ISLAMABAD: The State Bank of Pakistan’s Refinance Scheme for Small Businesses has so far failed to take off due to multiple reasons as the commercial banks are not designed and fully equipped to provide credit line to Small and Medium Enterprises (SMEs).

“The SBP’s RefinanceScheme for Small Businesses is failing to take off because our banks and their staff have never focused on credit support for SMEs,” top officials dealing with these issues confirmed to The News here on Friday.

This hue and cry from the SMEs has been increasing despite claims made by the central bank that so far 700 to 1,000 companies approached the commercial banks for seeking loan facility ranging from Rs65 billion to 90 billion.

Out of these loan applications, the banks have sanctioned Rs23 to 30 billion loans but the disbursement stands at a few billion rupees.

The banks are still reluctant to go ahead at the desired pace despite the fact that the Ministry of Finance placed cost sharing mechanism with the SBP for providing Rs30 billion subsidy to banks for absorbing the first 40 percent default cases out of this scheme to protect jobs after the COVID-19 pandemic.

Those who belonged to the SME sector were of the view that they were running from pillar to post to convince the commercial banks to lend them money but so far they were paying no heed towards their difficulties. There is a major reason attached to it as these banks and their staff have been trained to serve only big companies having dedicated departments to fulfill all lengthy and procedural requirements to get loan facility.

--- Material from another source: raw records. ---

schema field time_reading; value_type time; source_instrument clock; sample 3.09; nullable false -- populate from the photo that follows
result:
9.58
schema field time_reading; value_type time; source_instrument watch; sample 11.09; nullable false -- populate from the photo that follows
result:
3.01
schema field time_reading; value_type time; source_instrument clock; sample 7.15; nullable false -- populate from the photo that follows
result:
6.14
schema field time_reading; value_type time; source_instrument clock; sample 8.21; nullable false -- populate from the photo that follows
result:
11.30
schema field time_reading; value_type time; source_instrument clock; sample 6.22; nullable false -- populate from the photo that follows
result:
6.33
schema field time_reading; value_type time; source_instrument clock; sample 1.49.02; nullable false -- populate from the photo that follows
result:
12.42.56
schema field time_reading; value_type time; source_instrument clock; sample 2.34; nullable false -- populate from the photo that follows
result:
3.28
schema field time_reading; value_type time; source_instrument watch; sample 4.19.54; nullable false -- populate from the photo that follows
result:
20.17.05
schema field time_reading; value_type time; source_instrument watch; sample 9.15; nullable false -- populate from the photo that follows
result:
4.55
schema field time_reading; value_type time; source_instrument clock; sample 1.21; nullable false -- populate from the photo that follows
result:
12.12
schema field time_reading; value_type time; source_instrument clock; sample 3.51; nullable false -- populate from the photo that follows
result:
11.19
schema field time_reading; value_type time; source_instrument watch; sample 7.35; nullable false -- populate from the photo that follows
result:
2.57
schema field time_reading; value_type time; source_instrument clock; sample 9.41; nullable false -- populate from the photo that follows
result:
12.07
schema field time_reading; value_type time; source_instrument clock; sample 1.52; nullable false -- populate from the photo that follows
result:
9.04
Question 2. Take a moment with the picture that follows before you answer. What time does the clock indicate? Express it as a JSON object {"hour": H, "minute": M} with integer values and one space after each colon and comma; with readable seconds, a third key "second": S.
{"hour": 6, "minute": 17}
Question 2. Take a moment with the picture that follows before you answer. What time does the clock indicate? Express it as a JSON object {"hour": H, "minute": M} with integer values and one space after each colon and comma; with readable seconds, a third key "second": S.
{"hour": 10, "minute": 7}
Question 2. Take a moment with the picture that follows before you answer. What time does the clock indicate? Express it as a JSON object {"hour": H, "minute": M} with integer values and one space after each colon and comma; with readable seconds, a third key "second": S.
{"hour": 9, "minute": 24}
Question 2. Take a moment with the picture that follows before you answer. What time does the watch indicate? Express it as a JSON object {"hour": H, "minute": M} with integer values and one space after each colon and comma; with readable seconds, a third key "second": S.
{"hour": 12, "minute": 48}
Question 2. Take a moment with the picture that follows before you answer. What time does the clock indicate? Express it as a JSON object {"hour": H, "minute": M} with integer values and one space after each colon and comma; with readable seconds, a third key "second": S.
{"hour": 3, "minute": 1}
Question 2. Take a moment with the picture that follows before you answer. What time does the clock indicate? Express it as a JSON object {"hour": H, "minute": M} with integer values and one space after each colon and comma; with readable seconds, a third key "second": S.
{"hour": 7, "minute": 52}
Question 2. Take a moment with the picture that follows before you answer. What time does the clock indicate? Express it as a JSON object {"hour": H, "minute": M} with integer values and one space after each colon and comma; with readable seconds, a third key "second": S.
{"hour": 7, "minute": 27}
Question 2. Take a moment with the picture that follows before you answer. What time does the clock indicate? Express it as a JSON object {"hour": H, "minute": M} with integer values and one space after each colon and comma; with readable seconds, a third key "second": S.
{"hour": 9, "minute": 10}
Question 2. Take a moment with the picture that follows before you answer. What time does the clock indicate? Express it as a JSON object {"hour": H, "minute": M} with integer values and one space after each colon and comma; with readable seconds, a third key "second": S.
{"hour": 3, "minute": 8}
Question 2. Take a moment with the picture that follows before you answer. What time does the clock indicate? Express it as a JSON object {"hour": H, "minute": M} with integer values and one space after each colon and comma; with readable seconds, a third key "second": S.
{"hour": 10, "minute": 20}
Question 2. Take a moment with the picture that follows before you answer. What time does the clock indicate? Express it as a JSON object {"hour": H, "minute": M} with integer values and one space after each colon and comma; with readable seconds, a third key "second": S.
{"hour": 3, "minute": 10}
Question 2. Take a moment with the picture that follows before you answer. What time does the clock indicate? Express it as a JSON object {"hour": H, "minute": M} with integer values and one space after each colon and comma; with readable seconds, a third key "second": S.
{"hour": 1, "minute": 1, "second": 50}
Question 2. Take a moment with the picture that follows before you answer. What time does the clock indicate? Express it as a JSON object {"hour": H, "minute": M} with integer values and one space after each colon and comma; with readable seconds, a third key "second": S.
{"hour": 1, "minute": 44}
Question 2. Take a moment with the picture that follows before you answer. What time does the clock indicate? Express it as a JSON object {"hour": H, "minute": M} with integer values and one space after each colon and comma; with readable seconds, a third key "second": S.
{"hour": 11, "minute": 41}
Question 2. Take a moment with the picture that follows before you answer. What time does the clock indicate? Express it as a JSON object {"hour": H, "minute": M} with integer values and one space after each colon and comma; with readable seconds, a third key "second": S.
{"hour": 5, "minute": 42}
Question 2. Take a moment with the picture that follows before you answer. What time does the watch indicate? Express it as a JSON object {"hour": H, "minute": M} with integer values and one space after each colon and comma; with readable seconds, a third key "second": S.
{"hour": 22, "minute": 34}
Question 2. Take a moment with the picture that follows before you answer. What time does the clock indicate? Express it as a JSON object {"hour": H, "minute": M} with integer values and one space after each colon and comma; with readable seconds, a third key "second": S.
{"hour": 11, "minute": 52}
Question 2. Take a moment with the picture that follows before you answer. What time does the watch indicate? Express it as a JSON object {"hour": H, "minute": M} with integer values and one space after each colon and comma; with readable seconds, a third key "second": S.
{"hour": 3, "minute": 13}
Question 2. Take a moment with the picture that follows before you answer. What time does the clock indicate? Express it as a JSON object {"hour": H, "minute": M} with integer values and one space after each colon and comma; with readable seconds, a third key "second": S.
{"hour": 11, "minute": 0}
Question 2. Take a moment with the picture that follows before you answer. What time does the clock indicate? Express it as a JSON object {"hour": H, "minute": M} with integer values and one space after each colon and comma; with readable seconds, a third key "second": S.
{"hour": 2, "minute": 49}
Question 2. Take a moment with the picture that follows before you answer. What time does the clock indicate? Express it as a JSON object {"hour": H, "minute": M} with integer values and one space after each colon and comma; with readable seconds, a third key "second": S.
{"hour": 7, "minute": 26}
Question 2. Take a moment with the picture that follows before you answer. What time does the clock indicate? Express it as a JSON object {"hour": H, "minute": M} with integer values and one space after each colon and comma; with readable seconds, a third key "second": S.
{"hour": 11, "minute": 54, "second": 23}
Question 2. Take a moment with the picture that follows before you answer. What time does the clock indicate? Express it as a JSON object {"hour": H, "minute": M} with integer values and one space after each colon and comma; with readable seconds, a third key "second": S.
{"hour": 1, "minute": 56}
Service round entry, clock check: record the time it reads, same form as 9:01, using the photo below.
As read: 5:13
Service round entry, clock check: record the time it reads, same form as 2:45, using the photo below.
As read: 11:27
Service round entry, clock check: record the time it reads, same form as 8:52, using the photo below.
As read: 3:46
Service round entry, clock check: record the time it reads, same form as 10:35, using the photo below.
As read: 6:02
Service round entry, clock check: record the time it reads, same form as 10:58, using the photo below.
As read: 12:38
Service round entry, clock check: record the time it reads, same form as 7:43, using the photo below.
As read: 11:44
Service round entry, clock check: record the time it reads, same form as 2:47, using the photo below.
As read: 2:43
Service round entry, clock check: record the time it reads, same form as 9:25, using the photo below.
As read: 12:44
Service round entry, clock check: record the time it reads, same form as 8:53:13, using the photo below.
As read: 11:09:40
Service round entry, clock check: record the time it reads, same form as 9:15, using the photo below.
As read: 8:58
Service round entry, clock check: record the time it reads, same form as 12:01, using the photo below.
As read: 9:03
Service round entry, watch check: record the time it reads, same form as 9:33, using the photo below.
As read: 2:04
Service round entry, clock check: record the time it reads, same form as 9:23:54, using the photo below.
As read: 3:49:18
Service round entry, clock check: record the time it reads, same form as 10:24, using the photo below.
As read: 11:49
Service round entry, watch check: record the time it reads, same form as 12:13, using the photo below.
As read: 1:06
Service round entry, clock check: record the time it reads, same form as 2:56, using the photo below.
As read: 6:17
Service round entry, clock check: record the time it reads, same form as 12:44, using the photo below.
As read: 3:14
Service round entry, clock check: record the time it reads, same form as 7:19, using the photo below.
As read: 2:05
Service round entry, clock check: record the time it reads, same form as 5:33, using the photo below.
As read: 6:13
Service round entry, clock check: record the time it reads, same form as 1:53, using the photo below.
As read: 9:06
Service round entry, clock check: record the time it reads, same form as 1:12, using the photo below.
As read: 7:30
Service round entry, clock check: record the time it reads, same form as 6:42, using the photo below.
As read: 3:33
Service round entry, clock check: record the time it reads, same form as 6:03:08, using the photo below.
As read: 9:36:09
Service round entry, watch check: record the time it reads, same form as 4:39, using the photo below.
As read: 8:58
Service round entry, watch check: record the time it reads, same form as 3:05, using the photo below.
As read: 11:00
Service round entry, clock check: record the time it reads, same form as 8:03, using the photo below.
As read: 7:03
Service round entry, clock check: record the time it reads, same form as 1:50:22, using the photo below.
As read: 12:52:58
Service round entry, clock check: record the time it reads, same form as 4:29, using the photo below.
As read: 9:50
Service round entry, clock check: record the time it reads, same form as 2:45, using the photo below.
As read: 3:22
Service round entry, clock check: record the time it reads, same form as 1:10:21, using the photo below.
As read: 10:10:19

It was the crux of their discussions that most bank branches are yet to receive any guidelines from their headquarters on the refinance scheme and how to deal with the customers. "These banks branches are simply clueless how to deal with these loan applications,” said one owner of SME living in the federal capital who is applying for the loan facility. The SBP's April 22 circular has encouraged banks to provide clean lending up to Rs5 million, but banks are reluctant by using different excuses.

There are some practical issues for businesses, which are ready to submit collateral as most of the government departments are closed for public dealing. “Property documents’ verification is challenging in these times,” said one loan seeker.

Those banks that practice Islamic finance say that they do not have any product or model for clean lending, he added. Another person affiliated with the SME sector said that the whole purpose of this facility was to protect jobs and direct payment to employees accounts, then in such a case the SBP must encourage banks more that they should not adhere to strict guidelines but should take a lenient view keeping in view the extraordinary situation. There is a need to focus upon how many small companies have been able to provide monthly salaries with the loan facility provided by banks and the performance of the banks needs to be analyzed not on the basis of processing of loans applications but the actual disbursement of amounts into the accounts of employees of these firms.

If the banks fail to disburse the approved amounts within the next 7 to 10 days, then the companies will not be able to provide salaries to their employees on the eve of coming Eid Ul Fitr.